DATA SECTION:
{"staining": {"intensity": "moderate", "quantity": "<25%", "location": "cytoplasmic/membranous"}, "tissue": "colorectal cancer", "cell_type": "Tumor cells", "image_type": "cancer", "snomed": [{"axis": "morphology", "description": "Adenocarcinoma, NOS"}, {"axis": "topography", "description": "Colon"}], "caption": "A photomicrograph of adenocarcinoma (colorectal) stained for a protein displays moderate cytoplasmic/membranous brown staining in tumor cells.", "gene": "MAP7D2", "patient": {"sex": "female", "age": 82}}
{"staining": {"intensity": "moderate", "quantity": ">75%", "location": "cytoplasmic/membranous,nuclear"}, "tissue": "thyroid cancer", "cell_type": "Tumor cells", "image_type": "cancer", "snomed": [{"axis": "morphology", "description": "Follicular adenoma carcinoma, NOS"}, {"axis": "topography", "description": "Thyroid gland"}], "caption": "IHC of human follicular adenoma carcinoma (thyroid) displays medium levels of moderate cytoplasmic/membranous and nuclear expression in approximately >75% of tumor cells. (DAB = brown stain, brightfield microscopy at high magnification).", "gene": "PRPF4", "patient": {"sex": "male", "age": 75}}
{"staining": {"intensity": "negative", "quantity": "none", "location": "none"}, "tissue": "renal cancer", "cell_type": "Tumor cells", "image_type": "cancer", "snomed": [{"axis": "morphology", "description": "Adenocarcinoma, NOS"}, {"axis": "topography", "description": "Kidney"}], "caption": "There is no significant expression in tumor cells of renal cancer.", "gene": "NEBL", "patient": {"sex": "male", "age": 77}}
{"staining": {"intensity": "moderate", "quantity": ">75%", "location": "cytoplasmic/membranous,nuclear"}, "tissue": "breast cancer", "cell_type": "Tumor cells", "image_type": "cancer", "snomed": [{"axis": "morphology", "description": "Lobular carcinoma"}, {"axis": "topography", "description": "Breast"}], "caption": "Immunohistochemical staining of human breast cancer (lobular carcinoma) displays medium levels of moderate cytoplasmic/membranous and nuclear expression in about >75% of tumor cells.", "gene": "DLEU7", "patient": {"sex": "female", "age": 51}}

REQUIRED WORK: Output every line of the data again, exactly.

SOLUTION FOR THIS TASK:
{"staining": {"intensity": "moderate", "quantity": "<25%", "location": "cytoplasmic/membranous"}, "tissue": "colorectal cancer", "cell_type": "Tumor cells", "image_type": "cancer", "snomed": [{"axis": "morphology", "description": "Adenocarcinoma, NOS"}, {"axis": "topography", "description": "Colon"}], "caption": "A photomicrograph of adenocarcinoma (colorectal) stained for a protein displays moderate cytoplasmic/membranous brown staining in tumor cells.", "gene": "MAP7D2", "patient": {"sex": "female", "age": 82}}
{"staining": {"intensity": "moderate", "quantity": ">75%", "location": "cytoplasmic/membranous,nuclear"}, "tissue": "thyroid cancer", "cell_type": "Tumor cells", "image_type": "cancer", "snomed": [{"axis": "morphology", "description": "Follicular adenoma carcinoma, NOS"}, {"axis": "topography", "description": "Thyroid gland"}], "caption": "IHC of human follicular adenoma carcinoma (thyroid) displays medium levels of moderate cytoplasmic/membranous and nuclear expression in approximately >75% of tumor cells. (DAB = brown stain, brightfield microscopy at high magnification).", "gene": "PRPF4", "patient": {"sex": "male", "age": 75}}
{"staining": {"intensity": "negative", "quantity": "none", "location": "none"}, "tissue": "renal cancer", "cell_type": "Tumor cells", "image_type": "cancer", "snomed": [{"axis": "morphology", "description": "Adenocarcinoma, NOS"}, {"axis": "topography", "description": "Kidney"}], "caption": "There is no significant expression in tumor cells of renal cancer.", "gene": "NEBL", "patient": {"sex": "male", "age": 77}}
{"staining": {"intensity": "moderate", "quantity": ">75%", "location": "cytoplasmic/membranous,nuclear"}, "tissue": "breast cancer", "cell_type": "Tumor cells", "image_type": "cancer", "snomed": [{"axis": "morphology", "description": "Lobular carcinoma"}, {"axis": "topography", "description": "Breast"}], "caption": "Immunohistochemical staining of human breast cancer (lobular carcinoma) displays medium levels of moderate cytoplasmic/membranous and nuclear expression in about >75% of tumor cells.", "gene": "DLEU7", "patient": {"sex": "female", "age": 51}}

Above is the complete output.